Controversial Austrian playwright and novelist Peter Handke was awarded the city of Düsseldorf's Heine Prize for literature.
Austrian writer Peter Handke is controversial because of his stance on Serbia
The Heine Prize, endowed for 50,000 euros ($64,000), is one of the three highest-paying literature prizes in Germany. The jury said Handke -- like Heinrich Heine, the German poet after whom the prize is named -- obstinately follows the way to an "open truth." He puts forth his own poetic world view, in contrast to broader public opinion, they said. The prize will be awared on Dec. 13.
Handke wrote the groundbreaking experimental play "Offending the Audience" and the novel "The Goalie's Anxiety at the Penalty Kick", but may be best know for writing the novel "Wings of Desire", which was turned into a film by Wim Wenders.

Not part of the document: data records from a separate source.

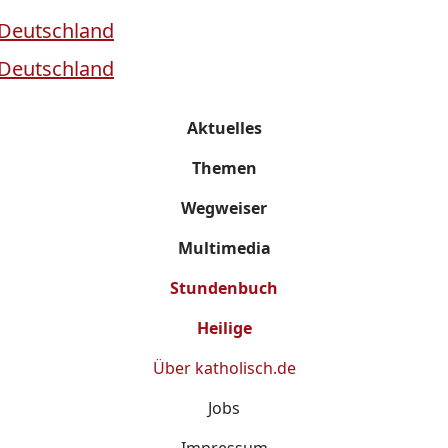
Aktuelles
Themen
Wegweiser
Multimedia
Stundenbuch
Heilige
Über
katholisch.de
Jobs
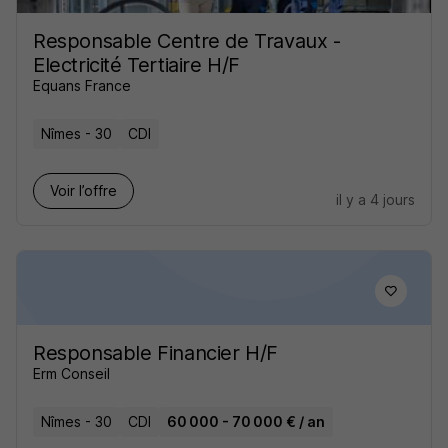
Responsable Centre de Travaux -
Electricité Tertiaire H/F
Equans France
Nîmes - 30
CDI
Voir l’offre
il y a 4 jours
Responsable Financier H/F
Erm Conseil
Nîmes - 30
CDI
60 000 - 70 000 € / an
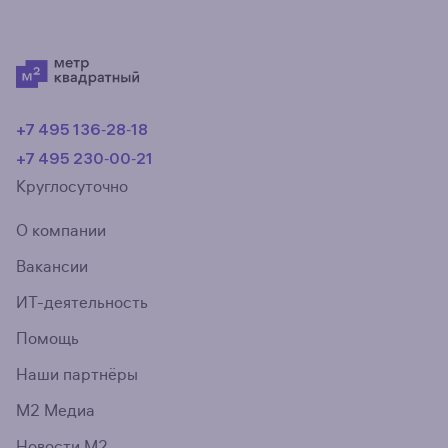
+7 495 136‑28‑18
+7 495 230‑00‑21
Круглосуточно
О компании
Вакансии
ИТ-деятельность
Помощь
Наши партнёры
М2 Медиа
Новости М2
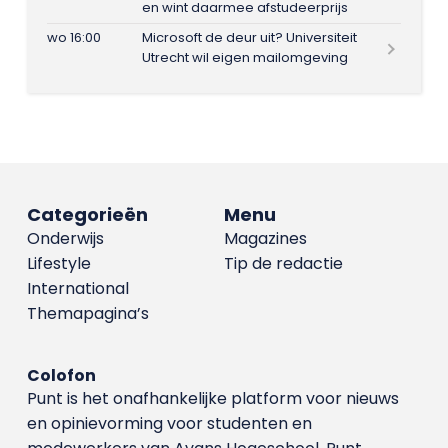
en wint daarmee afstudeerprijs
wo 16:00
Microsoft de deur uit? Universiteit
Utrecht wil eigen mailomgeving
Categorieën
Menu
Onderwijs
Magazines
Lifestyle
Tip de redactie
International
Themapagina’s
Colofon
Punt is het onafhankelijke platform voor nieuws
en opinievorming voor studenten en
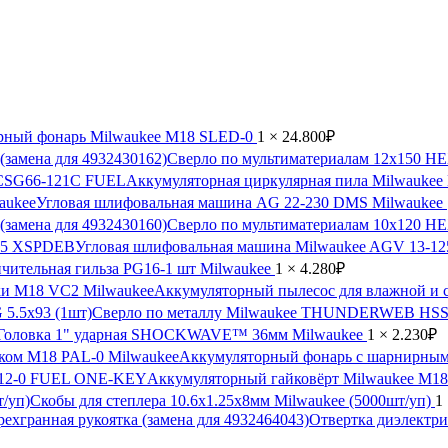
рный фонарь Milwaukee M18 SLED-0
1 ×
24.800
₽
Сверло по мультиматериалам 12x150 HE
Аккумуляторная циркулярная пила Milwauk
Угловая шлифовальная машина AG 22-230 DMS Milwaukee
Сверло по мультиматериалам 10x120 HE
Угловая шлифовальная машина Milwaukee AGV 13-
чительная гильза PG16-1 шт Milwaukee
1 ×
4.280
₽
Аккумуляторный пылесос для влажной и 
Сверло по металлу Milwaukee THUNDERWEB HSS-
Головка 1" ударная SHOCKWAVE™ 36мм Milwaukee
1 ×
2.230
₽
Аккумуляторный фонарь с шарнирным
Аккумуляторный гайковёрт Milwaukee 
Скобы для степлера 10.6x1.25x8мм Milwaukee (5000шт/уп)
1
Отвертка диэлектри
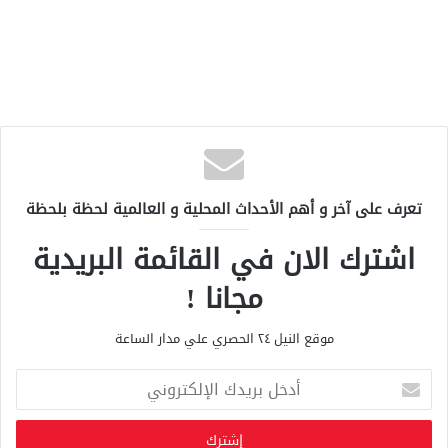
تعرف على آخر و أهم الأحداث المحلية و العالمية لحظة بلحظة
اشترك الان في القائمة البريدية
مجانا !
موقع النيل ٢٤ الحصري علي مدار الساعة
أ
د
خ
ل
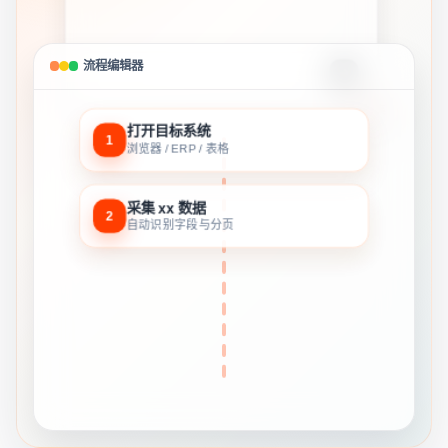
帮我采集 xx 的数据
分页采集
流程编辑器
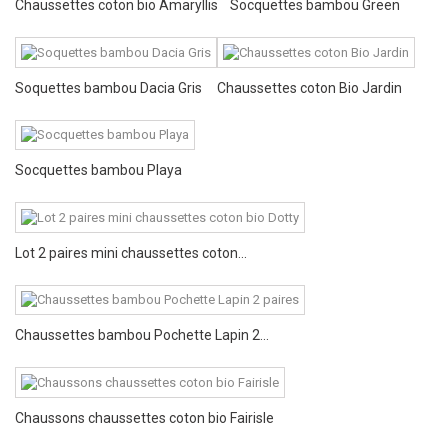
Chaussettes coton bio Amaryllis
Socquettes bambou Green
Soquettes bambou Dacia Gris
Chaussettes coton Bio Jardin
Socquettes bambou Playa
Lot 2 paires mini chaussettes coton...
Chaussettes bambou Pochette Lapin 2...
Chaussons chaussettes coton bio Fairisle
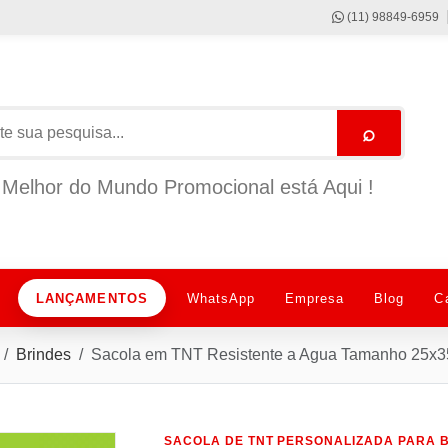
(11) 98849-6959
⌕
Melhor do Mundo Promocional está Aqui !
LANÇAMENTOS
WhatsApp
Empresa
Blog
C
Brindes
Sacola em TNT Resistente a Agua Tamanho 25x3
SACOLA DE TNT PERSONALIZADA PARA 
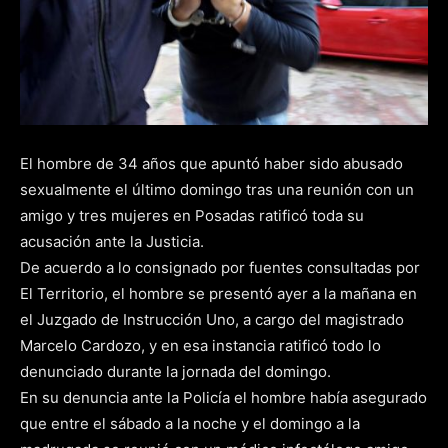
El hombre de 34 años que apuntó haber sido abusado
sexualmente el último domingo tras una reunión con un
amigo y tres mujeres en Posadas ratificó toda su
acusación ante la Justicia.
De acuerdo a lo consignado por fuentes consultadas por
El Territorio, el hombre se presentó ayer a la mañana en
el Juzgado de Instrucción Uno, a cargo del magistrado
Marcelo Cardozo, y en esa instancia ratificó todo lo
denunciado durante la jornada del domingo.
En su denuncia ante la Policía el hombre había asegurado
que entre el sábado a la noche y el domingo a la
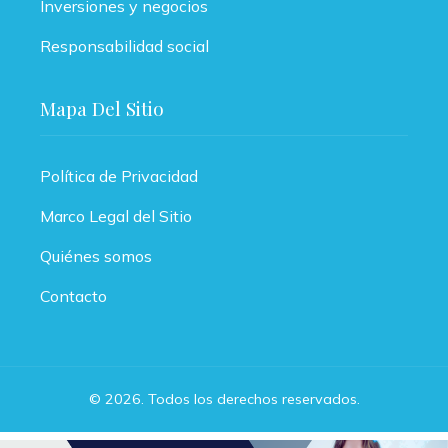
Inversiones y negocios
Responsabilidad social
Mapa Del Sitio
Política de Privacidad
Marco Legal del Sitio
Quiénes somos
Contacto
© 2026. Todos los derechos reservados.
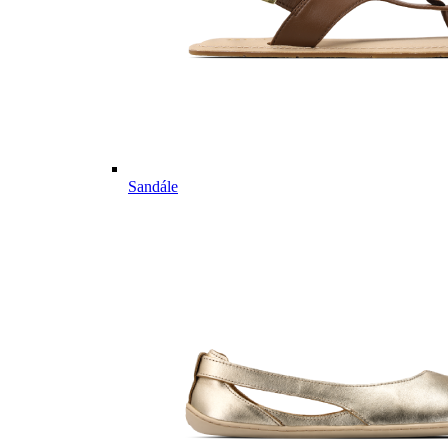
Sandále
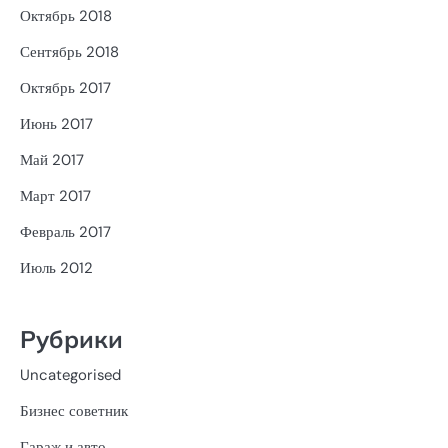
Октябрь 2018
Сентябрь 2018
Октябрь 2017
Июнь 2017
Май 2017
Март 2017
Февраль 2017
Июль 2012
Рубрики
Uncategorised
Бизнес советник
Гараж и авто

He is controversial because of his pro-Serbian stance during the Balkan wars, and his support for the Serbian regime.
Recently, French national theatre Comédie-Française removed the play "Voyage to the Sonorous Land or the Art of Asking" from its 2007 season lineup, after Handke spoke at the burial of former Serbian dictator Slobodan Milosevic in March.
Handke, who lives in France, said in an essay in the French newspaper Libération: "Let's stop laying the massacre … on the backs of the Serbian military and paramilitary. And listen -- at last -- to the survivors of the Muslim massacres in numerous Serbian villages around Srebrenica."
Last year, Handke's publisher, Suhrkamp Verlag, said the author would categorically refuse any more literature prizes; in Paris, however, Handke said he would "gladly" accept the Heine Prize.
Up to now, winners of the Heine Prize have included Walter Jens, Günter Kunert, Max Frisch, Wolf Biermann, Hans Magnus Enzensberger, Elfriede Jelinek und Robert Gernhardt.